Afterwards Mr. Maud conducted me to the Bodleian Library, which is not unworthy of being compared to the Vatican at Rome; and next to the building which is called the Theatre, and where the public orations are delivered. This is a circular building with a gallery all round it, which is furnished with benches one above the other, on which the doctors, masters of arts, and students sit, and directly opposite to each other are erected two chairs, or pulpits, from which the disputants harangue and contend.

Christ Church and Queen’s College are the most modern, and, I think, indisputably the best built of all the colleges. Balliol College seems particularly to be distinguished on account of its antiquity, and its complete Gothic style of building.

Mr. Maud told me that a good deal of money might be sometimes earned by preaching at Oxford; for all the members of a certain standing are obliged in their turn to preach in the church of the university; but many of them, when it comes to their turn, prefer the procuring a substitute; and so not unfrequently pay as high as five or six guineas for a sermon.

Mr. Maud also told me he had been now eighteen years at this university, and might be made a doctor whenever he chose it: he was a master of arts, and according to his own account gave lectures in his college on the classics. He also did the duty and officiated as curate, occasionally, in some of the neighbouring villages. Going along the street we met the English poet laureate, Warton, now rather an elderly man; and yet he is still the fellow of a college. His greatest pleasure next to poetry is, as Mr. Maud told me, shooting wild ducks.

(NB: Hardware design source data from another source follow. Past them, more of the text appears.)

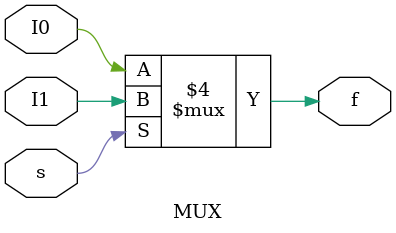
<source format=v>
module MUX(s,I0,I1,f);
input I0;
input I1;
input s;
output reg f;
always @ (I0 or I1 or s)
if(s==0)
f=I0;
else
f=I1;
endmodule

</source>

Mr. Maud seemed upon the whole to be a most worthy and philanthropic man. He told me, that where he now officiated the clerk was dead, and had left a numerous family in the greatest distress; and that he was going to the place next day, on purpose to try if he could bring about the election of the son, a lad about sixteen years of age, in the place of his deceased father, as clerk, to support a necessitous family.

At the Mitre, the inn where I lodged, there was hardly a minute in which some students or others did not call, either to drink, or to amuse themselves in conversation with the daughter of the landlord, who is not only handsome, but sensible, and well behaved.

They often spoke to me much in praise of a German, of the name of Mitchel, at least they pronounced it so, who had for many years rendered himself famous as a musician. I was rejoiced to hear one of my countrymen thus praised by the English; and wished to have paid him a visit, but I had not the good fortune to find him at home.

CHAPTER XI.

Castleton, June 30th.

Before I tell you anything of the place where I now am, I will proceed regularly in my narrative, and so begin now where I left off in my last letter. On Tuesday afternoon Mr. Maud took me to the different walks about Oxford, and often remarked, that they were not only the finest in England, but he believed in Europe. I own I do not think he over-rated their merit. There is one in particular near the river, and close to some charming meadows, behind Corpus Christi College, which may fairly challenge the world.